[Stored data entries]
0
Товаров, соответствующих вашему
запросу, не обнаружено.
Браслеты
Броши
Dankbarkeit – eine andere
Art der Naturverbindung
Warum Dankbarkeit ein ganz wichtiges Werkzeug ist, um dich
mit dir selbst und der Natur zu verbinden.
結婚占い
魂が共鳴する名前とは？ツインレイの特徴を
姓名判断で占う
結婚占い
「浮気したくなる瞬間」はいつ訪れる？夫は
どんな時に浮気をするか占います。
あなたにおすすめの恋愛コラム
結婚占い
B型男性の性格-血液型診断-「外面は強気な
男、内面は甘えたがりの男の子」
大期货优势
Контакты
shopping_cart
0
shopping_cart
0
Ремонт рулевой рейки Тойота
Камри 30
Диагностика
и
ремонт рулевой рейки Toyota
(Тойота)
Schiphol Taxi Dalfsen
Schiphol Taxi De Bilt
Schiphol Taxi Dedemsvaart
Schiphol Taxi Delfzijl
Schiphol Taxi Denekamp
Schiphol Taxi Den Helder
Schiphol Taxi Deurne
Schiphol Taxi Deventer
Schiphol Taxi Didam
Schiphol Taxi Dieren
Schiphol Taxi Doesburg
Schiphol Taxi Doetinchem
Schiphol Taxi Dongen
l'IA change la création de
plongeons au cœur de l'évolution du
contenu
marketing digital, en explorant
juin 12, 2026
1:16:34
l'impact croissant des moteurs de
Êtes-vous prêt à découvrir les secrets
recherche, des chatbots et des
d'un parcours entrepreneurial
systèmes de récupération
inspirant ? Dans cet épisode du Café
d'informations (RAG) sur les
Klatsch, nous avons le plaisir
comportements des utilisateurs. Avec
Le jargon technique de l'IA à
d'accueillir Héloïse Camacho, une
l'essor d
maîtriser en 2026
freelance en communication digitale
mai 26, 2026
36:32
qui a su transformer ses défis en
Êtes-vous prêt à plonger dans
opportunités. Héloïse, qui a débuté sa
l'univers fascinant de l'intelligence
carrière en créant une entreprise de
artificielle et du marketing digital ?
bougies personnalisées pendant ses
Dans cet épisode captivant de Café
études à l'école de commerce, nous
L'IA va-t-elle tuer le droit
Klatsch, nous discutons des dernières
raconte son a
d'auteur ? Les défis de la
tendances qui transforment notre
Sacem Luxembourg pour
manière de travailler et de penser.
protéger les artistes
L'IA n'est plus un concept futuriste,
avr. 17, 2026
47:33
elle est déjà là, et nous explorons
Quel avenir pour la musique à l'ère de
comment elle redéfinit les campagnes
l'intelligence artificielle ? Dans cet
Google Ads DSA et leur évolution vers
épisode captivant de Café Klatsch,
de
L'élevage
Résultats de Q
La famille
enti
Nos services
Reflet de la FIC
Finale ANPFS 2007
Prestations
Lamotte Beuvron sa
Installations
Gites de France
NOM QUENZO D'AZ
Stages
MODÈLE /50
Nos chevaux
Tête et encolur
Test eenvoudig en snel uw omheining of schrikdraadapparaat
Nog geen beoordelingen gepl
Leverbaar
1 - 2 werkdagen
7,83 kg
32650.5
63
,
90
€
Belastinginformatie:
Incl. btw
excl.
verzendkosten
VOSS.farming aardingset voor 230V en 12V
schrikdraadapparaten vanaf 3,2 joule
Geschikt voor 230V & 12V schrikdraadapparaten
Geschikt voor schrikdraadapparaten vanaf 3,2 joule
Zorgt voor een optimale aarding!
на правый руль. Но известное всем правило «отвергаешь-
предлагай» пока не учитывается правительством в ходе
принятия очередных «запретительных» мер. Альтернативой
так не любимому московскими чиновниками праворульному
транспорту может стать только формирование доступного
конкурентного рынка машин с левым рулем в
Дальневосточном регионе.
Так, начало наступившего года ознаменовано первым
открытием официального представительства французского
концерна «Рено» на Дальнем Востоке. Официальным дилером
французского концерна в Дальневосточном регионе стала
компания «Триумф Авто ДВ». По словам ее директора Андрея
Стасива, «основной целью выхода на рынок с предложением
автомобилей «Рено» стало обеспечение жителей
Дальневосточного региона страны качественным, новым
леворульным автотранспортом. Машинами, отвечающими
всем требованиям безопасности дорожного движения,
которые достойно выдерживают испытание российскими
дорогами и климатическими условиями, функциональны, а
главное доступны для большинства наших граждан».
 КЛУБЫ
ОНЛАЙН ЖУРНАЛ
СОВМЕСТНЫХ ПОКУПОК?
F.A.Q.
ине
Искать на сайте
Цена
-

◆ GOAL OF THE EXERCISE
Print the records verbatim, stopping after the "Schiphol Taxi Doetinchem" line.

◆ ANSWER SECTION
0
Товаров, соответствующих вашему
запросу, не обнаружено.
Браслеты
Броши
Dankbarkeit – eine andere
Art der Naturverbindung
Warum Dankbarkeit ein ganz wichtiges Werkzeug ist, um dich
mit dir selbst und der Natur zu verbinden.
結婚占い
魂が共鳴する名前とは？ツインレイの特徴を
姓名判断で占う
結婚占い
「浮気したくなる瞬間」はいつ訪れる？夫は
どんな時に浮気をするか占います。
あなたにおすすめの恋愛コラム
結婚占い
B型男性の性格-血液型診断-「外面は強気な
男、内面は甘えたがりの男の子」
大期货优势
Контакты
shopping_cart
0
shopping_cart
0
Ремонт рулевой рейки Тойота
Камри 30
Диагностика
и
ремонт рулевой рейки Toyota
(Тойота)
Schiphol Taxi Dalfsen
Schiphol Taxi De Bilt
Schiphol Taxi Dedemsvaart
Schiphol Taxi Delfzijl
Schiphol Taxi Denekamp
Schiphol Taxi Den Helder
Schiphol Taxi Deurne
Schiphol Taxi Deventer
Schiphol Taxi Didam
Schiphol Taxi Dieren
Schiphol Taxi Doesburg
Schiphol Taxi Doetinchem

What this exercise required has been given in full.